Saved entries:
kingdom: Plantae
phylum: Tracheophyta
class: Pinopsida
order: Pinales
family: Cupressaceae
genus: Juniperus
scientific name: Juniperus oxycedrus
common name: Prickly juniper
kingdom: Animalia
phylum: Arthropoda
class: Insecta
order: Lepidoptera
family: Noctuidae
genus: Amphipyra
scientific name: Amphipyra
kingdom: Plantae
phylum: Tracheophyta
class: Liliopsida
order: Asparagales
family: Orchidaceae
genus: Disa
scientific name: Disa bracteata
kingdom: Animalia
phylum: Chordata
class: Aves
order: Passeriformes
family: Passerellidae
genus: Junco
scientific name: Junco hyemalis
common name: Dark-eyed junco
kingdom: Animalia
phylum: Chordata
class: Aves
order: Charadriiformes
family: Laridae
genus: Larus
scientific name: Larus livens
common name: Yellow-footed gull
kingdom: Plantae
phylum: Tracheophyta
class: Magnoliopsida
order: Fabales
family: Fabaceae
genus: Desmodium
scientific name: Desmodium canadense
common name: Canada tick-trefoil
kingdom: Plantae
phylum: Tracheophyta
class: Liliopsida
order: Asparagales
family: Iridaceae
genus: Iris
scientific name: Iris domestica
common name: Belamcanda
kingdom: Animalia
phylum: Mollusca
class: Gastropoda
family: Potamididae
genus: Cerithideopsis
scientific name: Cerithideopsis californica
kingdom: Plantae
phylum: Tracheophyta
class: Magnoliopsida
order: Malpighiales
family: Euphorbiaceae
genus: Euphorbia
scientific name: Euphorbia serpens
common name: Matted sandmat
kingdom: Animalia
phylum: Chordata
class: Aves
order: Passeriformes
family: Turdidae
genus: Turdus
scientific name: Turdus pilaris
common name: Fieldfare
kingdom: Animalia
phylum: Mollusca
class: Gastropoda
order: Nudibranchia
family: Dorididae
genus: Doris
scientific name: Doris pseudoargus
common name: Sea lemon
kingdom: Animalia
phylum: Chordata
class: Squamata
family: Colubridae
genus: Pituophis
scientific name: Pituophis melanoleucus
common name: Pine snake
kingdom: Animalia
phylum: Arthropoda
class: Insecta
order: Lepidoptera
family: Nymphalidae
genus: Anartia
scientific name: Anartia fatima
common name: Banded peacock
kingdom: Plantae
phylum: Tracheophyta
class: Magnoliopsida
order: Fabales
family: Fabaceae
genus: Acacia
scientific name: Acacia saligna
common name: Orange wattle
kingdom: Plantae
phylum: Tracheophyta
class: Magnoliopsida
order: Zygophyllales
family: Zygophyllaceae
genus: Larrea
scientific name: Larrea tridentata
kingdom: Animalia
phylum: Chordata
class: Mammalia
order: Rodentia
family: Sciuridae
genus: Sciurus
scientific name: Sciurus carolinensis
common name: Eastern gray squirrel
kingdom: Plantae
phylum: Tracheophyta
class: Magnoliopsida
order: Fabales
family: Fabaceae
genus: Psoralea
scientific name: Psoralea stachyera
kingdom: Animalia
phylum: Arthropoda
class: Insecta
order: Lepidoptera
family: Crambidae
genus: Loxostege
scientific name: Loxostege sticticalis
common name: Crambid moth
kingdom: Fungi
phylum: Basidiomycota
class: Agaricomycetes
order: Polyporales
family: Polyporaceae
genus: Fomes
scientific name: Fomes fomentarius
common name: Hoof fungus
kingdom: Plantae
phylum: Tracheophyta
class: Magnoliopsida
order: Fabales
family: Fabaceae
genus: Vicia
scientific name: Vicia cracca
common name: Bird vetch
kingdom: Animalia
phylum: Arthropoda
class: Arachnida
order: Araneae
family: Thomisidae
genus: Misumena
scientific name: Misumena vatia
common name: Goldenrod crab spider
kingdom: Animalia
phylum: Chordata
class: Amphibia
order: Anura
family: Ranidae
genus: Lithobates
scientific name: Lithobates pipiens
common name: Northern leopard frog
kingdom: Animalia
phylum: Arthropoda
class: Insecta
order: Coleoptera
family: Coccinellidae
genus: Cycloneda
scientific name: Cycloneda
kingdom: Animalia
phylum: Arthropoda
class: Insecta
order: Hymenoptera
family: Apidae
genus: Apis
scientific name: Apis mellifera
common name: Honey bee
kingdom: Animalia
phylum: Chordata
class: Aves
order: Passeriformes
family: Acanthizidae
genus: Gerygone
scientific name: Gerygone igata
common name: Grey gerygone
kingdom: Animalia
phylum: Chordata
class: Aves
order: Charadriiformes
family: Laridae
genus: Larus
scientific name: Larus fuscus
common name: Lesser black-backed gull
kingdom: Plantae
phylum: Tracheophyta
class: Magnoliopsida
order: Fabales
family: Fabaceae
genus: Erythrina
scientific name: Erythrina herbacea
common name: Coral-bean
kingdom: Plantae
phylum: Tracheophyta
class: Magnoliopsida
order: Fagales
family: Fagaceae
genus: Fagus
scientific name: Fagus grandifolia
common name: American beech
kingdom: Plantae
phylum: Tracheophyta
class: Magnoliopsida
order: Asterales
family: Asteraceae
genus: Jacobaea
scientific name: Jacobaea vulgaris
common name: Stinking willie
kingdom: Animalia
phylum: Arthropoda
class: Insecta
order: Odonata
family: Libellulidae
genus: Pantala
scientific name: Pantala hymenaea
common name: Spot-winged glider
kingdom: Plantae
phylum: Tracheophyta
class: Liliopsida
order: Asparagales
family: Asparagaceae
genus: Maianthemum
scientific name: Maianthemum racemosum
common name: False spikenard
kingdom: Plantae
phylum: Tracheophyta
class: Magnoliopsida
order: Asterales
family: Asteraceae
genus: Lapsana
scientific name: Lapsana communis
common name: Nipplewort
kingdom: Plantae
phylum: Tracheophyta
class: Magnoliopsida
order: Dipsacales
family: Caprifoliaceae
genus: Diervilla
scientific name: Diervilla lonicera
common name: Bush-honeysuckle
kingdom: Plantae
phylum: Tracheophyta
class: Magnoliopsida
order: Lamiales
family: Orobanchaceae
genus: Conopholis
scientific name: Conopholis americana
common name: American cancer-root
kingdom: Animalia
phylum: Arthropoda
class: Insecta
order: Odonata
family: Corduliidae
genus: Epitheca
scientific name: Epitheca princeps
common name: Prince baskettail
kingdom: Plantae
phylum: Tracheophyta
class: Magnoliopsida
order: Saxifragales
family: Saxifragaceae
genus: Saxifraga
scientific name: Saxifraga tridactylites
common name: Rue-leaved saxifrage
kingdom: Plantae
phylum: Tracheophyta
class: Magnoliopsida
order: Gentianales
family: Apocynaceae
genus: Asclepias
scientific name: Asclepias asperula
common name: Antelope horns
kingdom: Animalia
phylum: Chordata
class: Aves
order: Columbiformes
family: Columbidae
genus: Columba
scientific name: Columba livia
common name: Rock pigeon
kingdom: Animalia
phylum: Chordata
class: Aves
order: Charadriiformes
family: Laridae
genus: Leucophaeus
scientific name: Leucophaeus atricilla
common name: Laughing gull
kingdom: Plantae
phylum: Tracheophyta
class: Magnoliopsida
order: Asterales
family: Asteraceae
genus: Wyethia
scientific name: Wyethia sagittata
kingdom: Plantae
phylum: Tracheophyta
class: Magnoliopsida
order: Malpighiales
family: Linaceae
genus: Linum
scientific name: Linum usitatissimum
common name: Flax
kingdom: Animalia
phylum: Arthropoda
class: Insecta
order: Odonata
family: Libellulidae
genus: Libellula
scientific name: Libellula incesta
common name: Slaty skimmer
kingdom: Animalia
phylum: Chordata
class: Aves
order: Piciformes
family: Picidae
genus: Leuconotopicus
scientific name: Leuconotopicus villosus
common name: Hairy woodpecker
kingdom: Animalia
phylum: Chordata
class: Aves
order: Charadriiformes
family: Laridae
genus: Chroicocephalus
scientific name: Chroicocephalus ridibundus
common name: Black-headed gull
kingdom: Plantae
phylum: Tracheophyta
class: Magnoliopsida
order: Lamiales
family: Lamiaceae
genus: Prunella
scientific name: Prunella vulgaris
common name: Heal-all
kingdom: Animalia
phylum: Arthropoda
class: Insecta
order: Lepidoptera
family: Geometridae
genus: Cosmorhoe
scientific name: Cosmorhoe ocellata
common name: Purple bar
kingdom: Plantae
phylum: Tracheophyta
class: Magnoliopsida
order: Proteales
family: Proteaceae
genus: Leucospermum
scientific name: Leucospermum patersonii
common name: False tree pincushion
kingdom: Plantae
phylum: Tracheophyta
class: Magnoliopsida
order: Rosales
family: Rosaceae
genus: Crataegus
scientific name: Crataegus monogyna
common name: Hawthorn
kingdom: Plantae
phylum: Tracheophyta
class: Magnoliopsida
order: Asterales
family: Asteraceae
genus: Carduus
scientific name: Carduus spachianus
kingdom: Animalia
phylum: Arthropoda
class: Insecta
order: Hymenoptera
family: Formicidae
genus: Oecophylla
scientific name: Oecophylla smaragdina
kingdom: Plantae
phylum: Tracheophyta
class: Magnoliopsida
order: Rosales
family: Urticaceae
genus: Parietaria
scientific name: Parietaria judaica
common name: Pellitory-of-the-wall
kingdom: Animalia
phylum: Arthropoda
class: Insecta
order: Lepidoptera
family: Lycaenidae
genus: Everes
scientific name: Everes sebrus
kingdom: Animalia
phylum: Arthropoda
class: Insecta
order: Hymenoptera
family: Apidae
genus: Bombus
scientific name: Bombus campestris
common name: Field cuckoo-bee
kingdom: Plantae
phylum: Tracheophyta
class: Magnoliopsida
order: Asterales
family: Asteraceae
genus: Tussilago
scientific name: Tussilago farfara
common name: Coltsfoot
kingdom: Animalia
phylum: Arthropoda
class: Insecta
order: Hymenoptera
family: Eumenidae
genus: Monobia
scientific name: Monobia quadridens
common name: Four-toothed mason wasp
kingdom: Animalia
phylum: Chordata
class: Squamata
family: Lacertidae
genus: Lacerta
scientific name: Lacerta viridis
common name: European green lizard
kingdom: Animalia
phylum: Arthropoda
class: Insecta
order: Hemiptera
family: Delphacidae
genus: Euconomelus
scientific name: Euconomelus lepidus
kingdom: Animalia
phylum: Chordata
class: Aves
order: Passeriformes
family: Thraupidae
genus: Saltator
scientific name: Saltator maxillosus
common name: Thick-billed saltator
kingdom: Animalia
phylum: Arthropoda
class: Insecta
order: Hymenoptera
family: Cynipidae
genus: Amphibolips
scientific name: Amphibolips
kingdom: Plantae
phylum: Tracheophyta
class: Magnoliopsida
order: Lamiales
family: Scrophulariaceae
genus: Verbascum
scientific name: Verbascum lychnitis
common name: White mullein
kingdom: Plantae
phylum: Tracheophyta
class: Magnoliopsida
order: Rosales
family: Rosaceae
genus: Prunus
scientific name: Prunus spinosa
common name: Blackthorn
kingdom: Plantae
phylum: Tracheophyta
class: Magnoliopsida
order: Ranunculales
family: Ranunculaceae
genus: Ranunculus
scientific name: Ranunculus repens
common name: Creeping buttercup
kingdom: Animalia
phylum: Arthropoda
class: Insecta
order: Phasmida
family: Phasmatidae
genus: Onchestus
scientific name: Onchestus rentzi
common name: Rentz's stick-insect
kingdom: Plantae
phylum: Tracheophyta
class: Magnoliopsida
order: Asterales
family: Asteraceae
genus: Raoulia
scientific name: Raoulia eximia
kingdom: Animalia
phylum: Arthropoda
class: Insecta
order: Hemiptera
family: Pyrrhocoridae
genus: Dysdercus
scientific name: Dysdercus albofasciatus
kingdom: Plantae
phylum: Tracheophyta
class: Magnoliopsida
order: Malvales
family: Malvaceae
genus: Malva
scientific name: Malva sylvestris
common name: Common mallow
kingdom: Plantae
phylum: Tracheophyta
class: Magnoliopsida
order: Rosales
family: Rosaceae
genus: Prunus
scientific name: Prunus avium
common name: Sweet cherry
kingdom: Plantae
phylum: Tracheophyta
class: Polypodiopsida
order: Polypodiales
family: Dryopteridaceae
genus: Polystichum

● **Given task**
Pick out each line in the data above that contains the word "Larus", and copy those lines.

● **Final result**
genus: Larus
scientific name: Larus livens
genus: Larus
scientific name: Larus fuscus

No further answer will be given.